D.L a lui aussi fait des flots au cours d’une trajectoire musicale qui l’a campé en vocaliste pathétique à fleur de peau. Après avoir surgi de nulle part pour adhérer à la musique comme on entre en religion. Ayant toujours eu les mots et les sons aux tripes, en plus des impondérables d’être star. Bref, ultérieurement aux petits couloirs étroits, il est repéré dans un petit groupe obscur de Bel-Air, mettant à nu ses envolées vocales et dramatiques à souhait.

Chemin faisant, il rallie ensuite le « Shugar Combo » qui lui donne une certaine notoriété dans un konpa débauché et un album: « Pigeon »…, sans injonction. Tout en se montrant assez convaincant, en prenant du cordon pour s’imposer avec le  « D.P Express », il est vrai à son dernier cycle. En s’en prenant á «Grann Nanna ».

Subséquemment á d’autres randonnées aussi quelconques, il s’est fait une nouvelle approche au Canada où il s’était entretemps installé à la fin des années 1980 en se joignant au groupe « Missile ». Dans une étape à travers laquelle il a su bien se métamorphoser en chantre galvanisateur dans de multiples compositions émaillées de textes probants et une musique contagieuse, telle: Mandela qui a été fredonnée par des multitudes pour un bon lustre. Faisant de Larose une sorte de demi-dieu à même de créer l’émeute au cours de ses spectacles.

A 73 ans, le mec garde encore sa posture d’adolescent et un fluet à faire envier.

D’autres tubes ont aussi défilé comme: Rasanble, Aksidan, 2ème Guerre mondiale, Jolie Minou etc. qui lui ont donné un statut de vedette à part entière et la grosse tête. Fort de ses tics dramatiques aux ruées nasales à la Shoubou.

Cependant, au gré de ces succès pas faciles á gérer, en plus des revendications de ceux qui sont dans l’ombre, avec leurs frustrations, sans le vedetteriat et la mama, le « Missile » a fâcheusement éclaté. Et ‘’Dyonn’’ s’est retrouvé désemparer ‘’en solo’’. Un épisode l’ayant vu perdre un peu de ses pédales.

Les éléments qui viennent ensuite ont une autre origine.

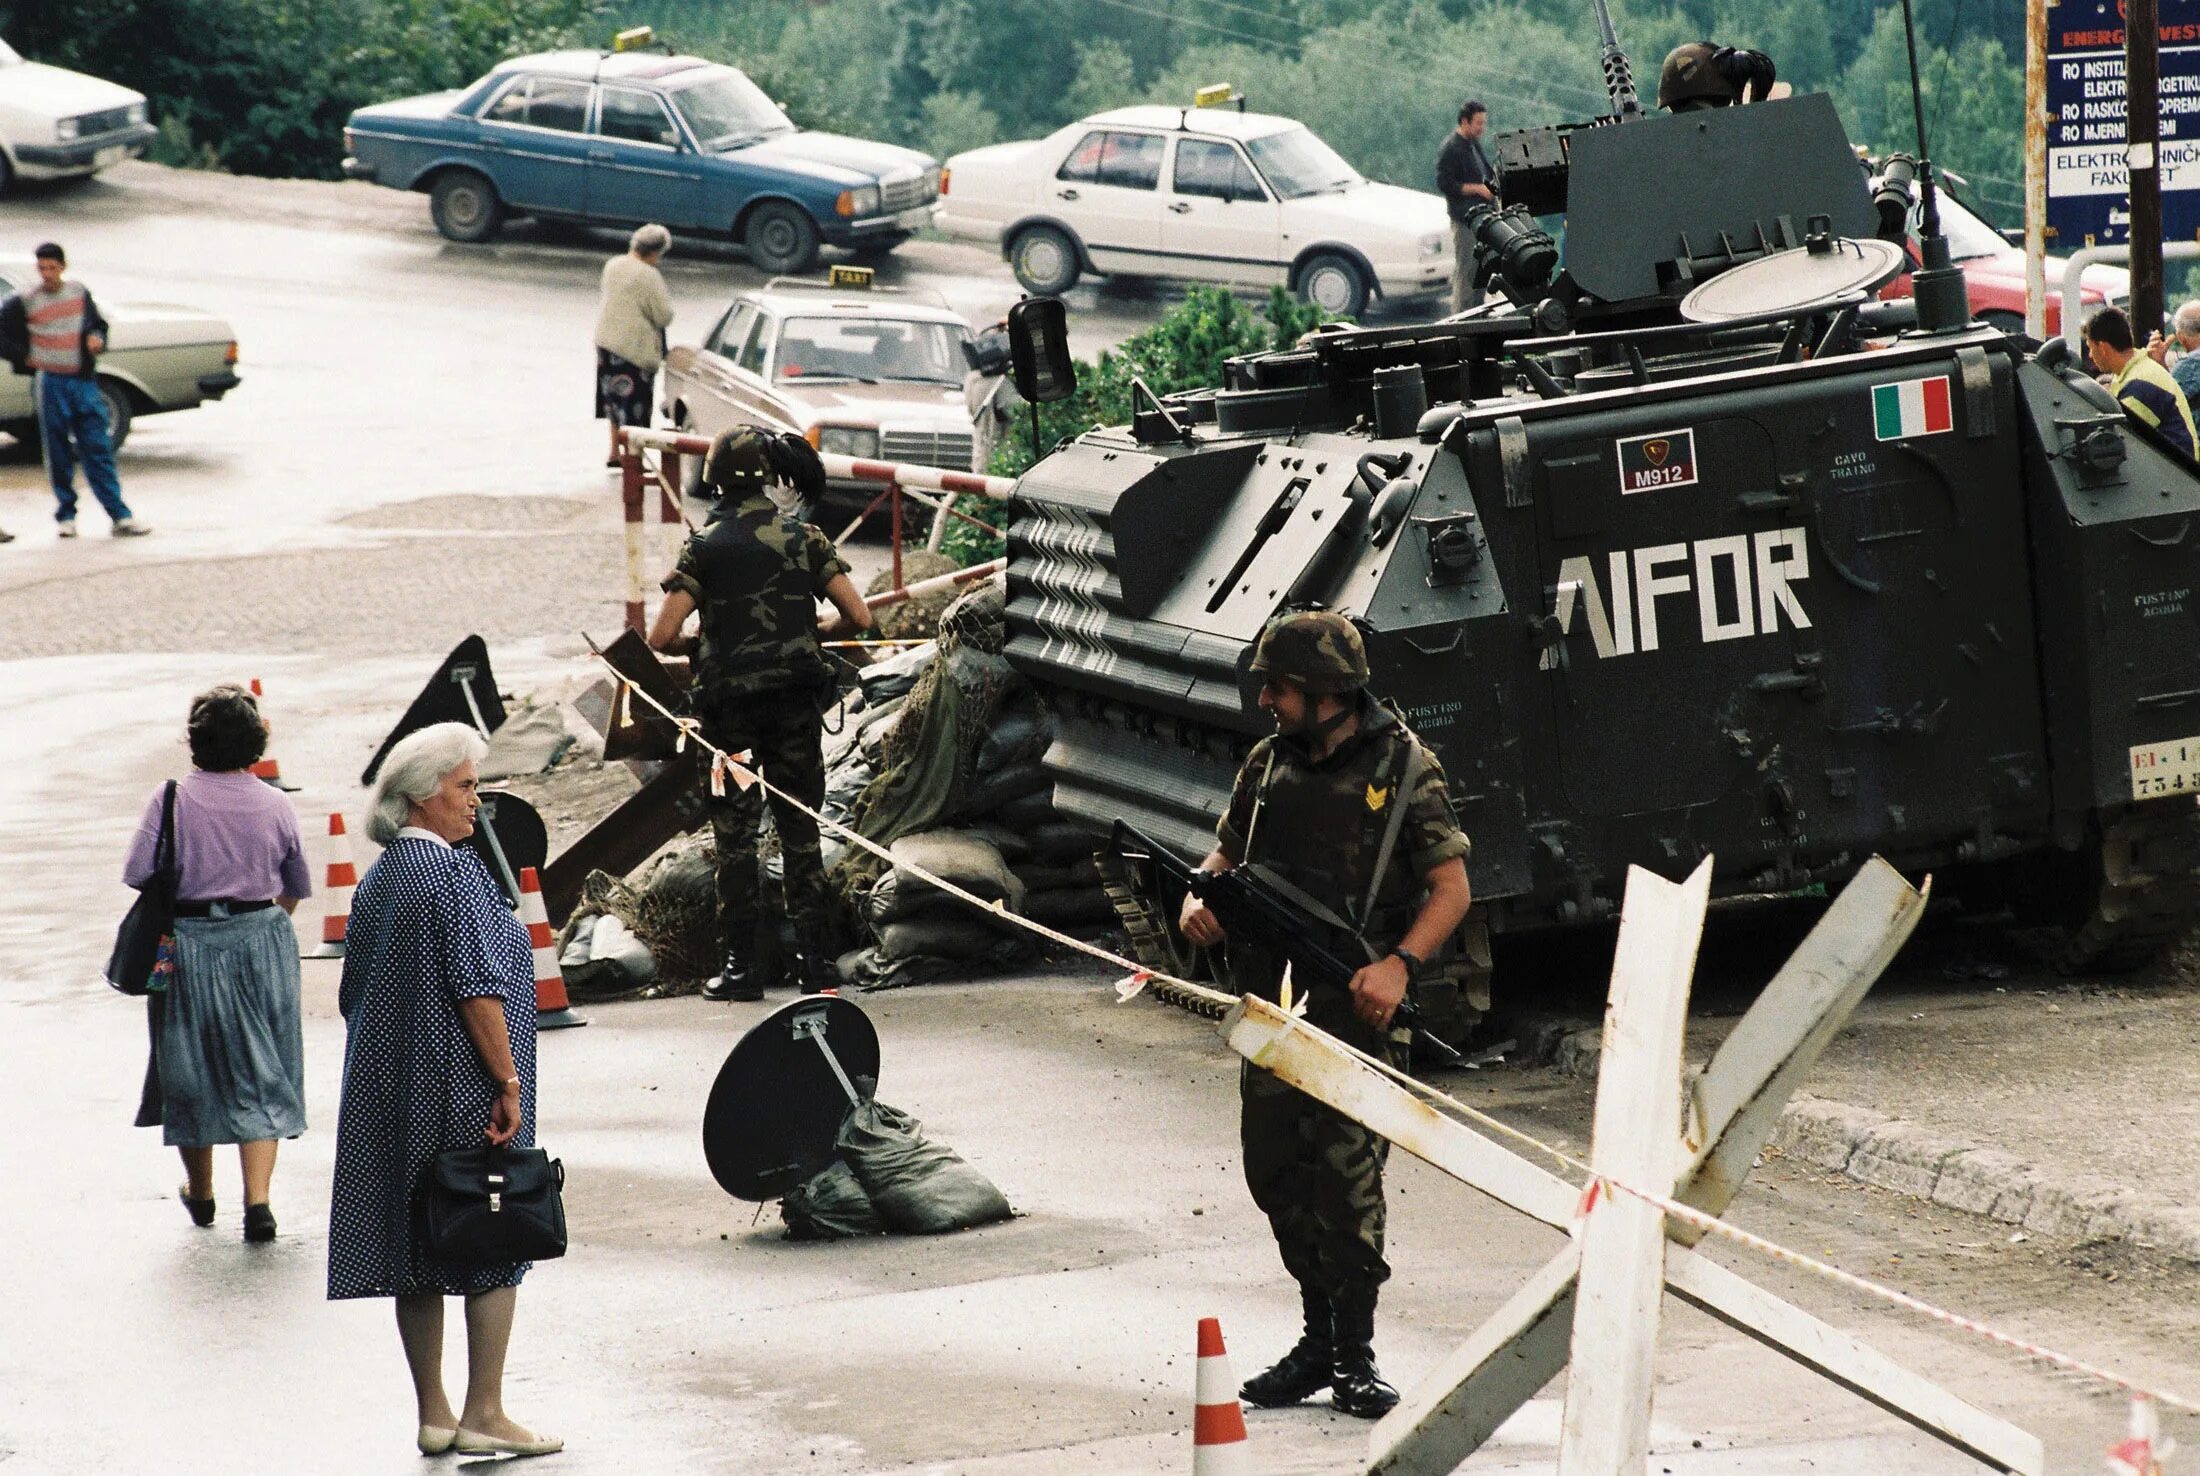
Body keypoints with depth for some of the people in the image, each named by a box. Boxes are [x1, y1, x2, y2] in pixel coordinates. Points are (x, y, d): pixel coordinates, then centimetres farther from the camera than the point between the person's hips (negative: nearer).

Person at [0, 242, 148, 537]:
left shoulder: (80, 294, 7)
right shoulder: (25, 303, -3)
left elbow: (98, 324, 20)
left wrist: (97, 338, -1)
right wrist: (24, 357, -6)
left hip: (85, 382, 2)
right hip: (53, 383, -2)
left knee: (99, 451, 0)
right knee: (59, 454, 3)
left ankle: (120, 515, -3)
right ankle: (65, 515, 14)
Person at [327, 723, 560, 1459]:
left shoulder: (377, 881, 11)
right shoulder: (454, 872, -13)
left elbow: (354, 995, 16)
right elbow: (477, 986, -19)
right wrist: (508, 1080, -16)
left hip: (391, 1093, 8)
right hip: (461, 1087, -8)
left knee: (415, 1257, 7)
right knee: (493, 1245, 0)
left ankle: (433, 1417, 9)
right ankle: (483, 1413, -1)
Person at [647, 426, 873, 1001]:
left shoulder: (705, 547, -5)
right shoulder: (804, 538, 0)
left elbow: (662, 635, -11)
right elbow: (858, 616, -3)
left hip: (729, 700, -2)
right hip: (795, 698, 2)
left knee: (734, 835, 6)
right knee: (800, 831, 9)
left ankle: (743, 964, 4)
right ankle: (815, 961, 7)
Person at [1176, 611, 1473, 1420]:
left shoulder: (1404, 769, -6)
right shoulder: (1269, 763, 10)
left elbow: (1451, 888, -6)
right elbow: (1227, 850, 19)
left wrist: (1400, 964, -21)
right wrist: (1201, 899, -4)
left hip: (1355, 1006, -6)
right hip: (1273, 1000, 6)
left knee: (1347, 1176, -10)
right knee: (1274, 1169, 7)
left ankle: (1354, 1355, -2)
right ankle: (1319, 1338, 20)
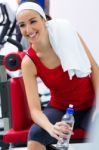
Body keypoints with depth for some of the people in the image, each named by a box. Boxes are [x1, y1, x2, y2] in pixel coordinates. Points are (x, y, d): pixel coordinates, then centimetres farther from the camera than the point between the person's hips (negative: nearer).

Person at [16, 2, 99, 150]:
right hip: (61, 108, -1)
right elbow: (35, 109, -20)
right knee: (35, 136, -28)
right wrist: (51, 128, -41)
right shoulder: (29, 63, -17)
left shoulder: (67, 33, -17)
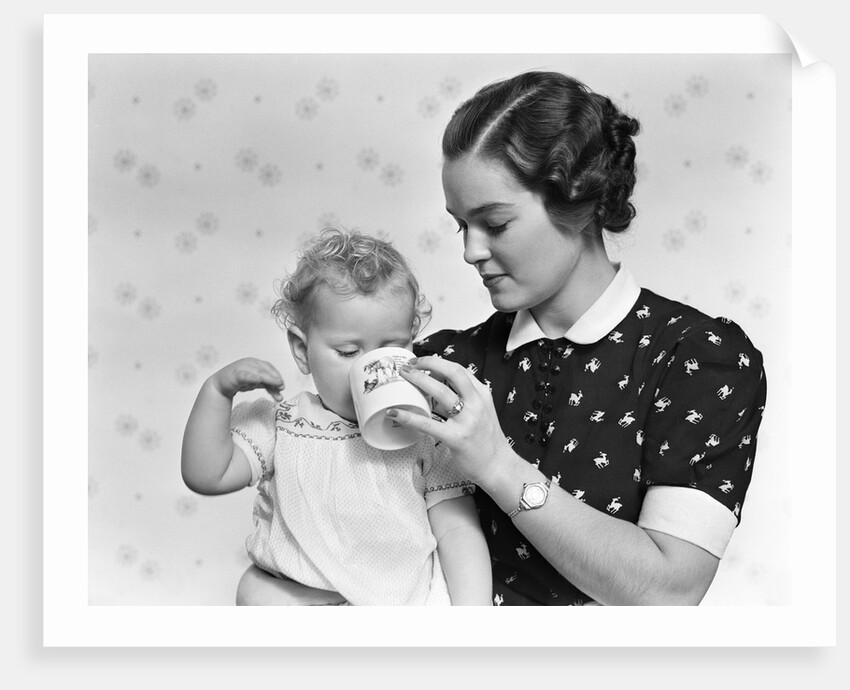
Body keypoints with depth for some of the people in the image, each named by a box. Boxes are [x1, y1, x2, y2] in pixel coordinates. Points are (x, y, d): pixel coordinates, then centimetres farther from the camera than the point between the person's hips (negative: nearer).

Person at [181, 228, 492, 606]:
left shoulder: (425, 434, 2)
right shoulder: (277, 424, 5)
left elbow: (458, 531, 1)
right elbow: (205, 476, -2)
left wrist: (473, 614, -12)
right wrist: (218, 388, -9)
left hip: (413, 602, 0)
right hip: (289, 603, 1)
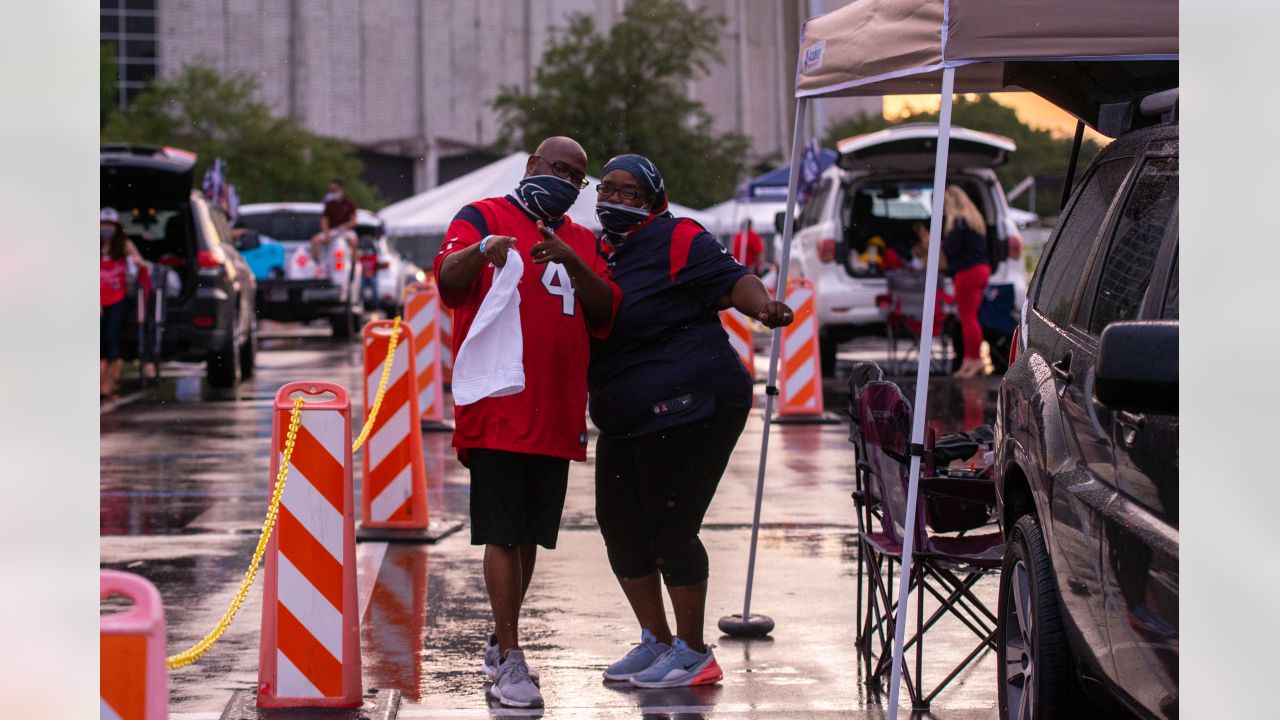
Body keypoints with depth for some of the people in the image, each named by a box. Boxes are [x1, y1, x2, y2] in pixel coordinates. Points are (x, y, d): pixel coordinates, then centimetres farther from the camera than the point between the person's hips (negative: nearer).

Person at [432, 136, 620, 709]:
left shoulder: (583, 242, 18)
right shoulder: (483, 217, 4)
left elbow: (606, 311, 3)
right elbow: (449, 277, -14)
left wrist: (570, 260, -15)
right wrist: (482, 249, -36)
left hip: (556, 414, 5)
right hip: (497, 410, -5)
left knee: (529, 535, 12)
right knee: (503, 533, -8)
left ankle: (500, 644, 26)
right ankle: (510, 660, -6)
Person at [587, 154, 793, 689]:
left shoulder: (677, 240, -9)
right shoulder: (599, 252, 15)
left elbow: (730, 279, -20)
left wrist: (762, 305, -40)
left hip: (686, 408, -9)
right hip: (625, 421, 9)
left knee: (670, 529, -5)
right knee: (620, 528, 10)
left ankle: (693, 653, 8)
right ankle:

Bien qu’entre temps aux Antilles, il s’était fait assez de ressources et de tonalité tout en salvo pour un public qui lui était acquis. Eventuellement, ce fut des retrouvailles avec ses anciens partenaires d’un  « Missile 727 », ayant donné voie à des titres comme: Eksperyans, Wilson Désir, Pou lagè fini, Pèlen, An nou leve et autres; imprégnés du timbre typique et chaleureux de Dieudonné. Lequel s’est retrouvé à nouveau en cavalier solitaire.

Reprenant son bâton de pèlerin, en produisant des œuvres à qui mieux mieux ; tout en étant très actif dans les productions collectives, autant que celles “en solo” qui l’affublent en pilier vocal dans les Antilles et au bercail. Mais, lorsque les contingences du métier l’ont mis face á de nouvelles tendances qui demandent à se réinventer pour une nouvelle génération. Larose comme la plupart de ses pairs de la même filiation a dû se replier pour rebondir. Mais entre les œuvres successives qui ne font pas mouche, il est allé se terrer en Floride, homestead des artistes qui ont tout donné, ou presque. Puisque D.L ne démord pas dans sa quête d’un retour sous les feux de la rampe, comme il l’a affirmé récemment dans les médias sociaux.

Croyant mordicus qu’il a encore des perspectives à offrir. Autant que des sujets qui valent la peine d’être scandés. Il se dit prêt pour venir alerter la foule à travers des compositions innovantes dont l’une d’elles: « Révolution mentale », á même de bousculer les chartes. Mais, en quête de producteur, il attend encore afin de venir secouer les gens de leur torpeur.

A 73 ans, le mec garde encore sa posture d’adolescent et un fluet à faire envier. Une fraicheur qu’il attribue à sa spiritualité, sa philosophie et son élection gastronomique qui lui permettent d’avoir le moral et de gérer sa santé. Tout en espérant que tout cela ait aussi un effet positif sur son inspiration musicale, pour qu’il soit en mesure de récidiver certains moments positifs de son cheminement.